Assignment:
Print exactly those lines that run from the beginning of the data to the line bearing "Pourrain, 4, 5340 Gesves", inclusive.

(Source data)
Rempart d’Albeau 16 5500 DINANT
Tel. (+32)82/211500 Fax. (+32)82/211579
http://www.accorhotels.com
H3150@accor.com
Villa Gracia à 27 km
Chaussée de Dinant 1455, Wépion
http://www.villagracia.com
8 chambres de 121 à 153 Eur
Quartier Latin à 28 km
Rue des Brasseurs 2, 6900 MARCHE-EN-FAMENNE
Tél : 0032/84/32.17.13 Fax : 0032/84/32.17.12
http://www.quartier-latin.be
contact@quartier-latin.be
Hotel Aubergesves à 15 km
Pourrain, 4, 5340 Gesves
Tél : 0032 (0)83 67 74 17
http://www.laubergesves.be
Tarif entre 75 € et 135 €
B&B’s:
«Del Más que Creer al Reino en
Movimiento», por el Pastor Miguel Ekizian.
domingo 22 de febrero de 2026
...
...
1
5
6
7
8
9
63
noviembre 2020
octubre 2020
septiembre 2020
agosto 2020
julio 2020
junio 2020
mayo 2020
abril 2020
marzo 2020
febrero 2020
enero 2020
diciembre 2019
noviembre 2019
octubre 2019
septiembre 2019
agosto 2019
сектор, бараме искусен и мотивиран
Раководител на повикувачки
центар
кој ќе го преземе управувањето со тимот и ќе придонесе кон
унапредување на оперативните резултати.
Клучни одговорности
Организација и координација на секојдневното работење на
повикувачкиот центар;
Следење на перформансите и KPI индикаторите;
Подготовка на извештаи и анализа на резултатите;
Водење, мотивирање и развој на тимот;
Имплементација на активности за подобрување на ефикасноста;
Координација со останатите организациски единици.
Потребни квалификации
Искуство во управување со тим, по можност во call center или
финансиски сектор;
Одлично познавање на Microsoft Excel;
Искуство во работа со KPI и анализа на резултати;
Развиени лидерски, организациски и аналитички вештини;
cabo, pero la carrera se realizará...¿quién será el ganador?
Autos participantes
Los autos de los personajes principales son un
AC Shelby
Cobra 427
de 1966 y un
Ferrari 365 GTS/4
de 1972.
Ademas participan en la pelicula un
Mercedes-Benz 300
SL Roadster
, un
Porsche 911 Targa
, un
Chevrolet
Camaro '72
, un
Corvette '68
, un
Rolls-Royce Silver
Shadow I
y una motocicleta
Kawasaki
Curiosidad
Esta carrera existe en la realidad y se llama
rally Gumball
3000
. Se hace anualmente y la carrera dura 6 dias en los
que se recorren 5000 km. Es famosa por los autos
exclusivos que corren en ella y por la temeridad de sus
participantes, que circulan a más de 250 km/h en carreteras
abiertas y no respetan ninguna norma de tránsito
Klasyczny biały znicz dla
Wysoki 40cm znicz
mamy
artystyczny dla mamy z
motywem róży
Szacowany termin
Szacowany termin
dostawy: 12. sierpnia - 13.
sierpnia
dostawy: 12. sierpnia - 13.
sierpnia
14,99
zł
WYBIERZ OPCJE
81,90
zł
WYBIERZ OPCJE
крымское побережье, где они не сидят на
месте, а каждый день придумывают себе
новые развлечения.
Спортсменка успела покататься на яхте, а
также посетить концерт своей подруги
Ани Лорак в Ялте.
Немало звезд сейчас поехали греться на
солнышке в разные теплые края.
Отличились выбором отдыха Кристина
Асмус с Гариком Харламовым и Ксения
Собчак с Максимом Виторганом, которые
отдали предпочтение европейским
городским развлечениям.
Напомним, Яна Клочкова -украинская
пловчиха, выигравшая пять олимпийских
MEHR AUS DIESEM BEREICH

Answer section:
Rempart d’Albeau 16 5500 DINANT
Tel. (+32)82/211500 Fax. (+32)82/211579
http://www.accorhotels.com
H3150@accor.com
Villa Gracia à 27 km
Chaussée de Dinant 1455, Wépion
http://www.villagracia.com
8 chambres de 121 à 153 Eur
Quartier Latin à 28 km
Rue des Brasseurs 2, 6900 MARCHE-EN-FAMENNE
Tél : 0032/84/32.17.13 Fax : 0032/84/32.17.12
http://www.quartier-latin.be
contact@quartier-latin.be
Hotel Aubergesves à 15 km
Pourrain, 4, 5340 Gesves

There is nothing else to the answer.